[Plain-text document sources]

==========

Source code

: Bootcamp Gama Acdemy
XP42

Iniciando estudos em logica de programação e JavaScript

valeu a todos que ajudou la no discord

==========

_Problem details_:
Please provide an exact transcription of each line from the one holding "Iniciando estudos em" through the final line of the data above.

_Exercise answer_:
Iniciando estudos em logica de programação e JavaScript

valeu a todos que ajudou la no discord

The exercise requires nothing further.